# EXERCISE MATERIAL:

↓

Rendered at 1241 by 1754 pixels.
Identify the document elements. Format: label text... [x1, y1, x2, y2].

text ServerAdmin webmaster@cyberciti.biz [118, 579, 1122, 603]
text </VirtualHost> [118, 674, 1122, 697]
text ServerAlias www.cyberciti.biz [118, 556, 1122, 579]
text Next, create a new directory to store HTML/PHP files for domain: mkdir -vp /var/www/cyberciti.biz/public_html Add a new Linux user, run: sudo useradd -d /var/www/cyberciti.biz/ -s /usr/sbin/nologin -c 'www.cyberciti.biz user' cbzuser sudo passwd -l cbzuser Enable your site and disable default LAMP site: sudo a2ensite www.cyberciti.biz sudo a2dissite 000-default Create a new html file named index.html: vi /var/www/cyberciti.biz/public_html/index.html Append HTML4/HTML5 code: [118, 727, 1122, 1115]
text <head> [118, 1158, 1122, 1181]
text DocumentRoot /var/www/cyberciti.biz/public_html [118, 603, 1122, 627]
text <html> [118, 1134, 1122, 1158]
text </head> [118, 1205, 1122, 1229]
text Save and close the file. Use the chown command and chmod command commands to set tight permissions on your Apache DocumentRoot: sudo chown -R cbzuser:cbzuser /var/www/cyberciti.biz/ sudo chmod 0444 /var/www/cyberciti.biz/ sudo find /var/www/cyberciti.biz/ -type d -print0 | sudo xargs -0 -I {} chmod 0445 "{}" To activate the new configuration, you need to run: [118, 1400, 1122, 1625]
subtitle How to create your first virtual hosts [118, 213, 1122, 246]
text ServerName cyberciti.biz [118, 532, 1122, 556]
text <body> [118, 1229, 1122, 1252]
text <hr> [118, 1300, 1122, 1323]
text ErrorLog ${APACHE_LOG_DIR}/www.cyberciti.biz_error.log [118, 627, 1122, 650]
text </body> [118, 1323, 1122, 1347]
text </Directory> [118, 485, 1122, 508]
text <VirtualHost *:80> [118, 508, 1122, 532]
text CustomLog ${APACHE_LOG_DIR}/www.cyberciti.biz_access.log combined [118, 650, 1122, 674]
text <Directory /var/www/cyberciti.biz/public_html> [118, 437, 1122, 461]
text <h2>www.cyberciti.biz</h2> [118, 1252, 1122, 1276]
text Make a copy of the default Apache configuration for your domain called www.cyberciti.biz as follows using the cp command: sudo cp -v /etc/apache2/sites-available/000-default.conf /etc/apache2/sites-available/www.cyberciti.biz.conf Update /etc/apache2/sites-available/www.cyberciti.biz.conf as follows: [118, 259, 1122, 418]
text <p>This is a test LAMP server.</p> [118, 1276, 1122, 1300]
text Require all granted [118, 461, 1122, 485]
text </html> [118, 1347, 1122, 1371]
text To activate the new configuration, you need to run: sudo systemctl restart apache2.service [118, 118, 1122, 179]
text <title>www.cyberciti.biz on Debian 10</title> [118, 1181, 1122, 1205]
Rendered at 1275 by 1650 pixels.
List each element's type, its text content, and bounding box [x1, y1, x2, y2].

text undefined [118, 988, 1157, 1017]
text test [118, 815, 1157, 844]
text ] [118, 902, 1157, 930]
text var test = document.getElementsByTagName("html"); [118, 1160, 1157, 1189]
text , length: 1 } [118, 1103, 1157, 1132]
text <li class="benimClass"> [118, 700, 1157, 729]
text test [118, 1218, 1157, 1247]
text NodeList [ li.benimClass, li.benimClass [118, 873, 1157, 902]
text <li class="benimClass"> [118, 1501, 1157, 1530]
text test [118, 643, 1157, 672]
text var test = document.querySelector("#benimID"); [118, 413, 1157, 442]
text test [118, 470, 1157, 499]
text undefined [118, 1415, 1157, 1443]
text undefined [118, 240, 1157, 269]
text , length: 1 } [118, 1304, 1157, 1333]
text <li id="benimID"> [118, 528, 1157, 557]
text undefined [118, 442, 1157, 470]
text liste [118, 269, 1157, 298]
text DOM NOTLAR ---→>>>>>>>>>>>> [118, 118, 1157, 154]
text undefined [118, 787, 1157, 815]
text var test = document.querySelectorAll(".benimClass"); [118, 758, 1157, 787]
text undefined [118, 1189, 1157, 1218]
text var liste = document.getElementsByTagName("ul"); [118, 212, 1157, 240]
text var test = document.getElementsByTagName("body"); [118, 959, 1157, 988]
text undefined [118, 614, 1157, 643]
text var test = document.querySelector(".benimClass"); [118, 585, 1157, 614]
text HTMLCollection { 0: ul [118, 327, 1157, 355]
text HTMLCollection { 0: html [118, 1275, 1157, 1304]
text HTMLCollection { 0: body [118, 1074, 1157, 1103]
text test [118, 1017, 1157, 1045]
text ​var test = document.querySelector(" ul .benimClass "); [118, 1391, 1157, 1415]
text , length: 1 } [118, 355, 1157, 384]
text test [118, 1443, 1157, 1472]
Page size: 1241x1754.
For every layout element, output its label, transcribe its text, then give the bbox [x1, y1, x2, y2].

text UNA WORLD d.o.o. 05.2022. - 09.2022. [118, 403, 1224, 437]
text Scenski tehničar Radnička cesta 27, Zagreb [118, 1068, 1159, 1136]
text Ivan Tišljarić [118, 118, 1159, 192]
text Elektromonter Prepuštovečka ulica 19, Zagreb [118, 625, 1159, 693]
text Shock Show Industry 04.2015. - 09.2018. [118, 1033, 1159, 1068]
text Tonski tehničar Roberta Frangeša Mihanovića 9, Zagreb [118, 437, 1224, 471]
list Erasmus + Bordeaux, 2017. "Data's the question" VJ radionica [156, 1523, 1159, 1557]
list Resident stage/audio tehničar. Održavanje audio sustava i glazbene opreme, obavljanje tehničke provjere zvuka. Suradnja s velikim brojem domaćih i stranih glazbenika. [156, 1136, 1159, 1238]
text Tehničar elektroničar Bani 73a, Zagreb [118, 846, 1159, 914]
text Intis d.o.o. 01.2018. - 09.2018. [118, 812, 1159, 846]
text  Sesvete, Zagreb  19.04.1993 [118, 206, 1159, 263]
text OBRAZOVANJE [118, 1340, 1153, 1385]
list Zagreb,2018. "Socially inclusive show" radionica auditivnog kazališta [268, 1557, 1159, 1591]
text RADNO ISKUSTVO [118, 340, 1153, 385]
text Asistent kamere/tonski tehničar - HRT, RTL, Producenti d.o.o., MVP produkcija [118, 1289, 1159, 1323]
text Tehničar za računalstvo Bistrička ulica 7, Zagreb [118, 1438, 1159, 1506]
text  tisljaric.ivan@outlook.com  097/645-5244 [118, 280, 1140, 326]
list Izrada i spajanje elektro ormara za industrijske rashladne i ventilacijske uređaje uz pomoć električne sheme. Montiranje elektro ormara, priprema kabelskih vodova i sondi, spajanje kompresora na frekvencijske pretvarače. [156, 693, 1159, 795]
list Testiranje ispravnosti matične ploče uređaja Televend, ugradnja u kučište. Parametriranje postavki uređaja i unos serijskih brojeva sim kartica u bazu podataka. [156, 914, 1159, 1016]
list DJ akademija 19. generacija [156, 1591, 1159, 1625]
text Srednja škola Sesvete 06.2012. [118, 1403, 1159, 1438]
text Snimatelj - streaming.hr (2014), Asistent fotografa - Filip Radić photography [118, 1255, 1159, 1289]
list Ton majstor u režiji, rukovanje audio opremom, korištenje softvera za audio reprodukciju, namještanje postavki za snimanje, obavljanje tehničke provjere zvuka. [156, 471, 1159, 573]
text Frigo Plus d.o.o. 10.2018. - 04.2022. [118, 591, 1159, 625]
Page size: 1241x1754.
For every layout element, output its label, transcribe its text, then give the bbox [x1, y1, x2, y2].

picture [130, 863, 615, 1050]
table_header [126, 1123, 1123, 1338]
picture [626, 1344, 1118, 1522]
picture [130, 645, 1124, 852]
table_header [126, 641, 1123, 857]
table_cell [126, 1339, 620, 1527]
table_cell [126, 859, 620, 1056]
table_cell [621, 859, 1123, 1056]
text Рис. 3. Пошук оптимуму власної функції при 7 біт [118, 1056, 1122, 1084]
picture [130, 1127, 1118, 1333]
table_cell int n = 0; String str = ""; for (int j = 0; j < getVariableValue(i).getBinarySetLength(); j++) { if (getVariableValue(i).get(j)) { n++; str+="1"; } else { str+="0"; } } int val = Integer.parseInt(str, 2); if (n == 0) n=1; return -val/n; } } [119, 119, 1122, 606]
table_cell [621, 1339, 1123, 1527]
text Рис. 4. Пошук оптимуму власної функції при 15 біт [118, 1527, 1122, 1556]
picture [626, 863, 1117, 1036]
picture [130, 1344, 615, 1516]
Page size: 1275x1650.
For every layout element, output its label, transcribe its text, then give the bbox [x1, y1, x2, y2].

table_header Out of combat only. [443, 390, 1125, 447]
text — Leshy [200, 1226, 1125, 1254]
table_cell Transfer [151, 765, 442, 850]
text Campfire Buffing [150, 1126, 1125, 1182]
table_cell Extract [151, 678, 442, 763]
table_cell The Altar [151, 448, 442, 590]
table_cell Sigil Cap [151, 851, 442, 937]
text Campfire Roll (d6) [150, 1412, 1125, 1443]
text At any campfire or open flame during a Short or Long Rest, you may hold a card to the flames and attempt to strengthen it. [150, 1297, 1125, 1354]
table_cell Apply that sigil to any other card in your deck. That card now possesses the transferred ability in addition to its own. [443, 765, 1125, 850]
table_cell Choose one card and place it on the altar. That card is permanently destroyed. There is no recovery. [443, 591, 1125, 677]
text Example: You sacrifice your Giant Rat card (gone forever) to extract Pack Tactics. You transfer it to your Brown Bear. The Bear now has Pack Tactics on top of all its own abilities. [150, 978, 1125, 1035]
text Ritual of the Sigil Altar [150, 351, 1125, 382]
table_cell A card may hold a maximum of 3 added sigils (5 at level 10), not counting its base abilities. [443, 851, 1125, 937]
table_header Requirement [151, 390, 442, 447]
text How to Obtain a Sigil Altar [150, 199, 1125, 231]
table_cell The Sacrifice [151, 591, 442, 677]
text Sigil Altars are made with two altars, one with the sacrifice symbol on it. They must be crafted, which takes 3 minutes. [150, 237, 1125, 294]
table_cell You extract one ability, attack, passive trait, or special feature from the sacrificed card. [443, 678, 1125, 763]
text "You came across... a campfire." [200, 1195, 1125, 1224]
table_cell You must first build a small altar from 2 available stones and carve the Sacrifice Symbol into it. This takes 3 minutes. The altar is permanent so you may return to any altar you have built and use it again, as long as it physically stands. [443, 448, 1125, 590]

↑

# AIM OF THE TASK:
Reproduce the lines above verbatim, beginning with the line that contains "table_header Out of" and ending with the line that contains "text Campfire Roll", including both.

# EXERCISE ANSWER:
table_header Out of combat only. [443, 390, 1125, 447]
text — Leshy [200, 1226, 1125, 1254]
table_cell Transfer [151, 765, 442, 850]
text Campfire Buffing [150, 1126, 1125, 1182]
table_cell Extract [151, 678, 442, 763]
table_cell The Altar [151, 448, 442, 590]
table_cell Sigil Cap [151, 851, 442, 937]
text Campfire Roll (d6) [150, 1412, 1125, 1443]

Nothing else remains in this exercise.